Cosmological gravity on all scales III: non-linear matter power spectrum in phenomenological modified gravity

TL;DR

This paper validates and extends a method to accurately predict the non-linear matter power spectrum in modified gravity models, enabling precise, model-independent tests with upcoming cosmological data.

Contribution

The authors extend the ReACT approach with a new fitting function for the concentration-mass relation, achieving 1% accuracy up to k=2 h/Mpc in modified gravity scenarios.

Findings

ReACT approach validated against modified gravity simulations.

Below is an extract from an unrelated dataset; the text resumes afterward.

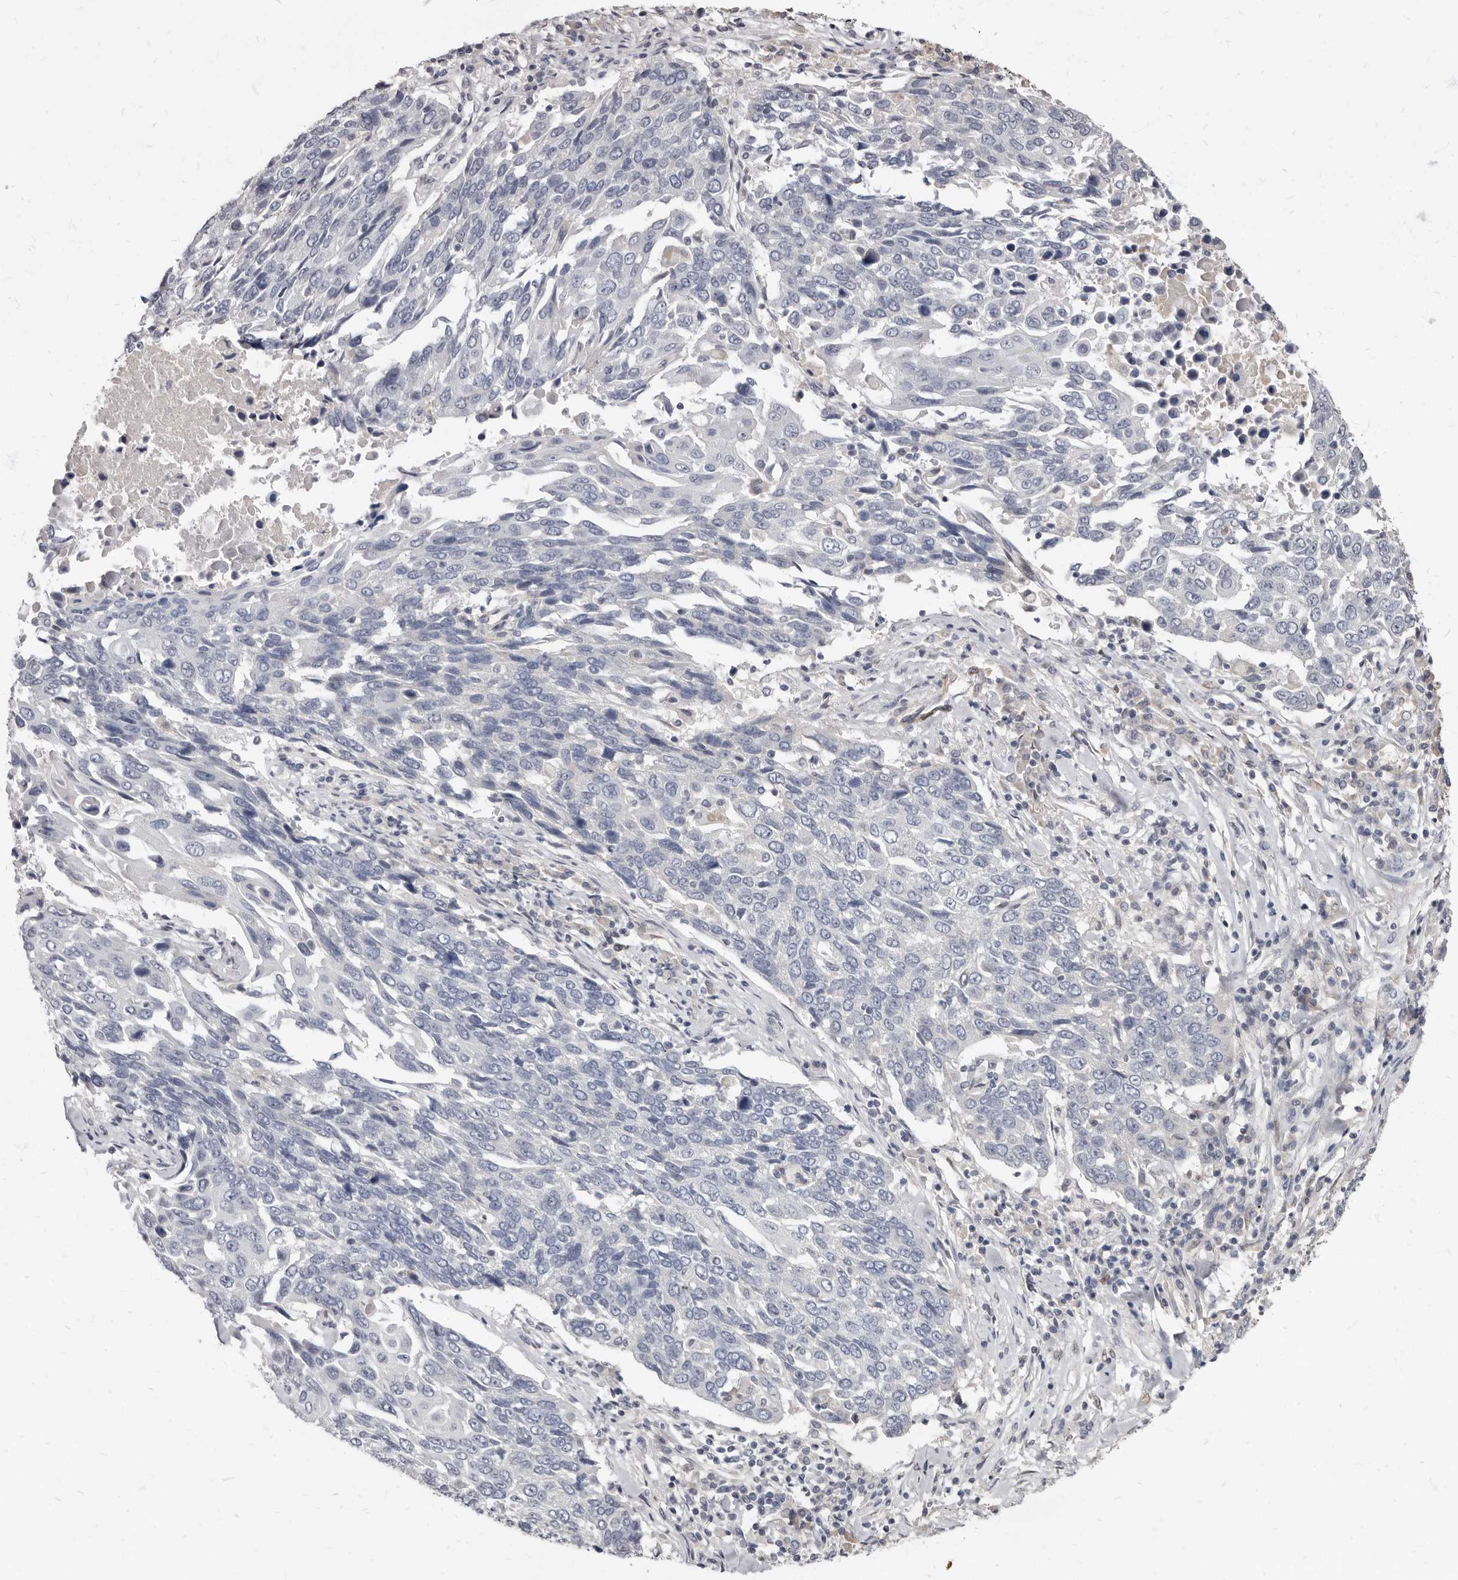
{"staining": {"intensity": "negative", "quantity": "none", "location": "none"}, "tissue": "lung cancer", "cell_type": "Tumor cells", "image_type": "cancer", "snomed": [{"axis": "morphology", "description": "Squamous cell carcinoma, NOS"}, {"axis": "topography", "description": "Lung"}], "caption": "Lung cancer was stained to show a protein in brown. There is no significant expression in tumor cells.", "gene": "MRGPRF", "patient": {"sex": "male", "age": 66}}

Extended with a fitting function for concentration-mass relation.

Achieves 1% accuracy in matter power spectrum predictions.

Abstract

Model-independent tests of gravity with cosmology are important when testing extensions to the standard cosmological model. To maximise the impact of these tests one requires predictions for the matter power spectrum on non-linear scales. In this work we validate the \texttt{ReACT} approach to the non-linear matter power spectrum against a suite of phenomenological modified gravity N-body simulations with a time-varying gravitational constant, covering a wider range of parameter space than previously examined. This vanilla application of \texttt{ReACT} has limited range and precision due to the different concentration-mass relation $c(M)$ that occurs when gravity is modified. We extend this approach with a fitting function for a modified concentration-mass relation, allowing for accurate (1$\%$) computation of the matter power spectrum up $k=2\,h\,{\rm Mpc}^{-1}$ across a substantial range of parameter space. This fitting function allows precision model-independent tests of modified gravity to be carried out using the data from upcoming large scale structure surveys.